Thursday, February 10, 2022

EL MONO MALDITO



Pregunto a mis alumnos de la ESO por la célebre frase de Thomas Hobbes: "El hombre es un lobo para el hombre". Se deduce que, en  estado natural, la condición ferozmente egoísta y depredadora del ser humano conduce a la guerra de todos contra todos, o, lo que viene a ser lo mismo, a la destrucción de la especie. Difícil no coincidir entonces con el pensador escocés en la necesidad de un gobierno despótico, un "Leviathan" -como él lo llama- destinado a imponer el terror para salvarnos de nosotros mismos. Tiendo la trampa en el aula y caen como moscas: "necesitamos" -me contestan algunos- "el miedo al castigo para no robar, agredir o violar". Les pregunto entonces qué mueve a tantos y tantos seres humanos a indignarse por el hambre en el mundo, a abuchear a los políticos corruptos o a gritar en público contra las guerras. Y entonces llegan las dudas, que es exactamente lo que pretendo: impedir que se acomoden en el escepticismo absoluto, que me parece una salida facilona. Tanto  como ingenuo sería creer que no necesitamos leyes ni jueces ni cárceles. 

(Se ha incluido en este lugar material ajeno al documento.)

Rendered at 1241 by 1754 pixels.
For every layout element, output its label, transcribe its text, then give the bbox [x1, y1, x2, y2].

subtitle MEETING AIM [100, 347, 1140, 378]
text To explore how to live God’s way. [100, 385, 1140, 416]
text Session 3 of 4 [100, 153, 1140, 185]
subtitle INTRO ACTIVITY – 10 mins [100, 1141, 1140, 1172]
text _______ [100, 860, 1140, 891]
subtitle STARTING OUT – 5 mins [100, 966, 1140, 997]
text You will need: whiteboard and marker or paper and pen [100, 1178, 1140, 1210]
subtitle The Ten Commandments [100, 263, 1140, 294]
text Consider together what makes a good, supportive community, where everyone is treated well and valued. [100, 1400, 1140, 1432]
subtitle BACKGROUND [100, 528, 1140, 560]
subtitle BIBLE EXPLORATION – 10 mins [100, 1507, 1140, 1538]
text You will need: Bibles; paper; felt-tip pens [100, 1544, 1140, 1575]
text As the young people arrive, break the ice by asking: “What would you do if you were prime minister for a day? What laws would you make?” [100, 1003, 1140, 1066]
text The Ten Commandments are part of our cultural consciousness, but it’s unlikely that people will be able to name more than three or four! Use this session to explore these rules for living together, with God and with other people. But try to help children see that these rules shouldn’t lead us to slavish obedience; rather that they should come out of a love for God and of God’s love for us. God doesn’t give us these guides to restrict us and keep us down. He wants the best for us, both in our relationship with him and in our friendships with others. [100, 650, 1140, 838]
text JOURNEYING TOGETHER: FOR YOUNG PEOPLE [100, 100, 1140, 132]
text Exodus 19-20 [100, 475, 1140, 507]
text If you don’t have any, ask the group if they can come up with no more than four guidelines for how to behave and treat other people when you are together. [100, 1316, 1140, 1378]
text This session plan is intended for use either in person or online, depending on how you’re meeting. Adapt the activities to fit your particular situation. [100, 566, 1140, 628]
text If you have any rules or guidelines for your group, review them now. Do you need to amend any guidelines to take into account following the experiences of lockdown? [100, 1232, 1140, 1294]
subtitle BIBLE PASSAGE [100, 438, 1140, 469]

Vuelvo una y otra vez a "El caballo de Turín", del húngaro Bela Tarr. Ningún film me ha estremecido tanto en muchos años. Supuesto trasunto de Nietzsche, un vecino llega a la casa de los protagonistas, un viejo y su hija, prisioneros de una tormenta espantosa y que viven una existencia gris y miserable. Dice haberse quedado sin palinka, un licor por lo visto común entre aquellos desdichados. Aprovecha para mortificar al viejo con un discurso al que su hija asiste en un intrigante silencio. No hay esperanza para la raza humana, afirma. Una estirpe de lobos codiciosos y sin escrúpulos han dominado el mundo desde siempre. No hay dioses, ellos lo saben. Por eso se han apoderado del mundo terrenal -el único disponible-, y han contado para ello con la aquiescencia de todos los demás, que lo hemos tolerado por pura cobardía. "Así fue siempre", concluye, "y así seguirá hasta que nos extingamos". 



¿Tiene razón el tipo que desaparece en medio de la tempestad mientras regresa a su casa para emborracharse?


Sé algo sobre mi propia maldad, sé de lo que soy capaz. Pero he salido al mundo, y a menudo me he sorprendido con la evidencia de que en crueldad solo soy un amateur. Además con el tiempo he desarrollado una pereza para hacer daño que amenaza con convertirme incluso en un tipo previsible y aburrido. Pregunto a mis alumnos que harían si consiguieran volverse invisibles. Yo les digo que no le tocaría las tetas a las mujeres ni robaría en las tiendas del barrio ni empujaría escaleras abajo a los vecinos que me caen mal o a los alumnos que no se comportan en clase. Intento hacerles ver que incluso en un tipo tan insignificante como yo hay alguna suerte de fibra moral, algún principio de virtud que me inclina a no ceder a las más bajos instintos aunque me asistiera la impunidad más absoluta. Intento defender el supuesto de que ellos, y la mayoría de las personas que conozco, poseen también esa fibra, la llamada de la conciencia que impide a la mayoría sumarse a la legión de los desalmados. 

Quizá me esté equivocando. La vida no acostumbra a ponerme en la tesitura de tener que chafarle el cuello a nadie por comer o dormir bajo techo. ¿Sería igual si tuviera que batirme por necesidades esenciales? Mi padre me ha contado cosas sobre los bombardeos franquistas de Valencia o sobre la hambruna de posguerra. Pero no hace falta irse tan lejos en el tiempo. Cuando estalló el covid, vi a dos tipos hechos y derechos pelearse en el mercadona por llevarse el último paquete de papel higiénico. Una trabajadora, cuando pasó lo peor, me confesó que regresó muchas noches llorando a casa porque la actitud de muchos clientes en aquellos días parecía propia de una situación catastrófica... Y, joder, sólo era el covid.

Escucho a personas de mi edad decir que ya han dejado de creer en sus congéneres. Acaso tengan razón, acaso somos una especie de simio maldecido por los dioses, que le han dotado de luces para ser la bestia que habrá de provocar su propia extinción, sin que esté claro que no vaya a provocar de paso la de todo el planeta. 


Quizá debamos abrir esta noche una botella de palinka y emborracharnos hasta olvidarnos por unas horas de nuestra propia inmundicia. 


Y sin embargo... y este "sin embargo" abarca un espacio inagotable.